● **Texte extrait**:
# # # # # # #

L'étrange appellation de Monsieur Cimetière n'offusque pas Xavier Deflorenne. Ce quadragénaire a pris l'habitude de côtoyer ces lieux installés à l'écart des villes et villages. Il en est même devenu l'ardent défenseur, une sorte de porte-parole entouré de défunts muets.

La prise de conscience de la valeur du patrimoine funéraire est récente à l'échelle humaine. À la fin des années 80, quelques historiens ont commencé à travailler, de manière isolée, sur le patrimoine funéraire local. Ce fut notamment le cas de Xavier Deflorenne, qui a réalisé un mémoire en Histoire de l'Art sur la chapelle funéraire néogothique de Clémentine d'Oultremont, à Houtaing.

Grâce à des rencontres cruciales et déterminantes, Xavier Deflorenne réussit ensuite à vivre sa passion au quotidien, puisqu'il est chargé, par la Région wallonne, de réaliser un inventaire des chapelles funéraires et des mausolées dans les cimetières. Durant quatre ans et demi, ce recensement le mène sur les routes de Wallonie, à la découverte des 3.500 cimetières du sud du pays. "La matière est vaste, d'une ampleur insoupçonnée", comme se plaît à souligner l'historien, qui voit dans ceux-ci "un quartier comme les autres", nécessitant, lui aussi, une "esthétique paysagère". Car "le patrimoine qui n'est pas géré est un patrimoine perdu"… Le ton est donné. Xavier Deflorenne plaide "pour que les communes gèrent les cimetières en conscience de leur portée". Ce faisant, "le cimetière redevient un objet politique, le ciment identitaire d'une communauté". Autrement dit, une gestion efficace de la politique funéraire va de pair avec la "conscience que le patrimoine est porteur d'un message".

# # # # # # #

● **Jeu de données**:

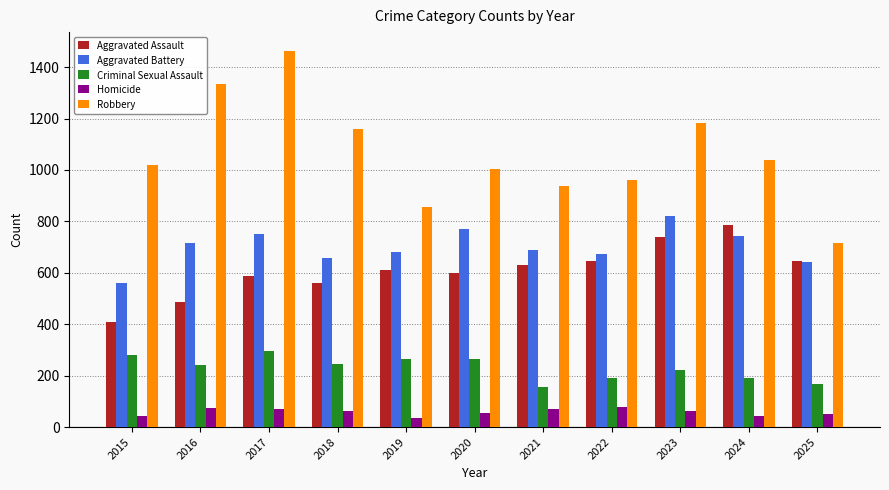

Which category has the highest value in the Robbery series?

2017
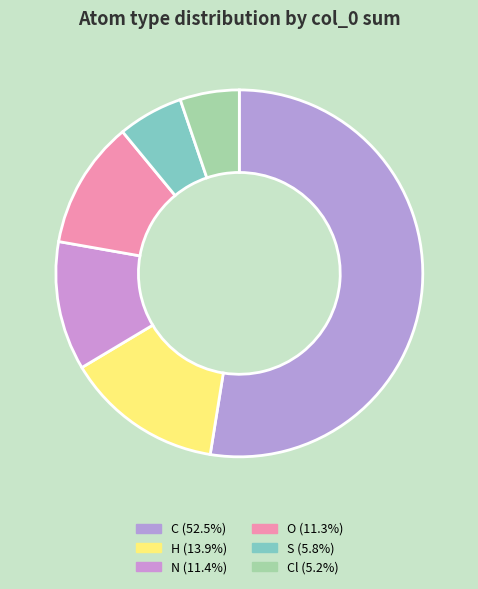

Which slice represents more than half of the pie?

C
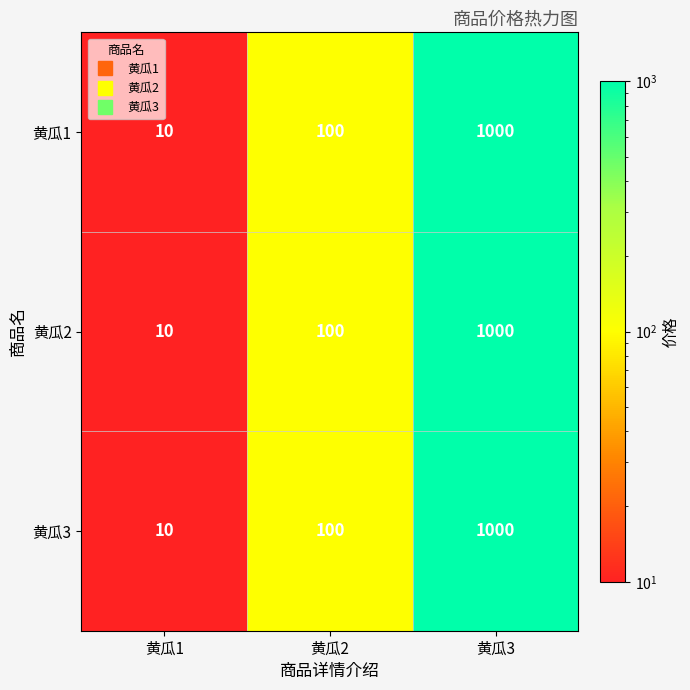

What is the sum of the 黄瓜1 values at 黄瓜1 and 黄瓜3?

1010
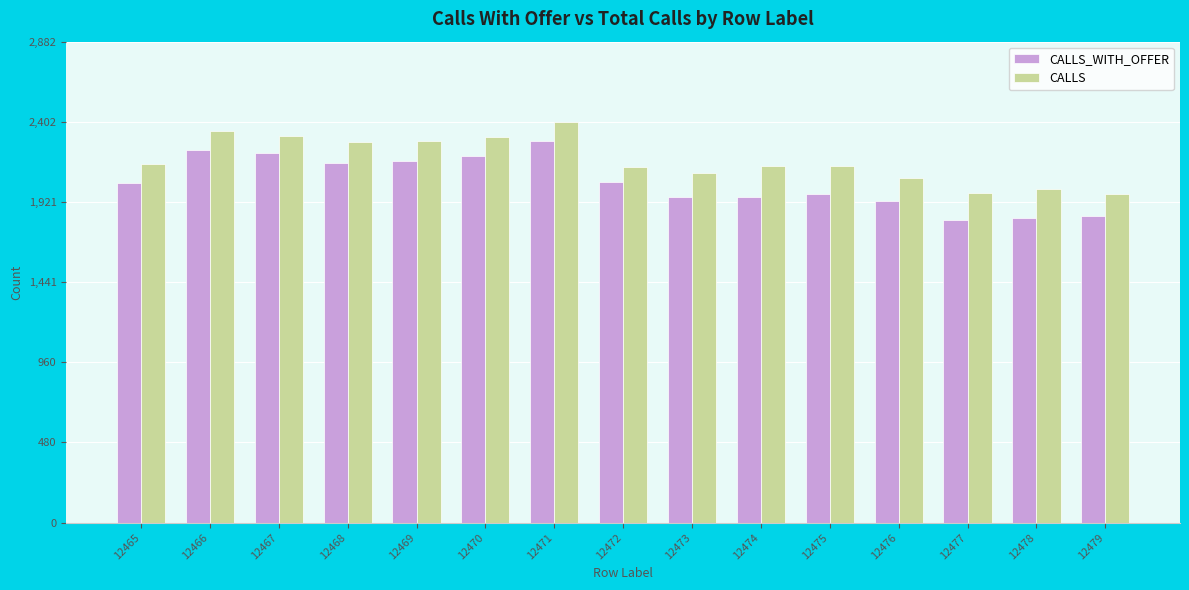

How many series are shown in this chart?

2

# # # # # # #

● **Action requise**: Recopiez à l'identique le passage du texte sur le patrimoine funéraire, en commençant par « La prise de » et en allant jusqu'à « d'Oultremont, à Houtaing. ».

● **Solution**:
La prise de conscience de la valeur du patrimoine funéraire est récente à l'échelle humaine. À la fin des années 80, quelques historiens ont commencé à travailler, de manière isolée, sur le patrimoine funéraire local. Ce fut notamment le cas de Xavier Deflorenne, qui a réalisé un mémoire en Histoire de l'Art sur la chapelle funéraire néogothique de Clémentine d'Oultremont, à Houtaing.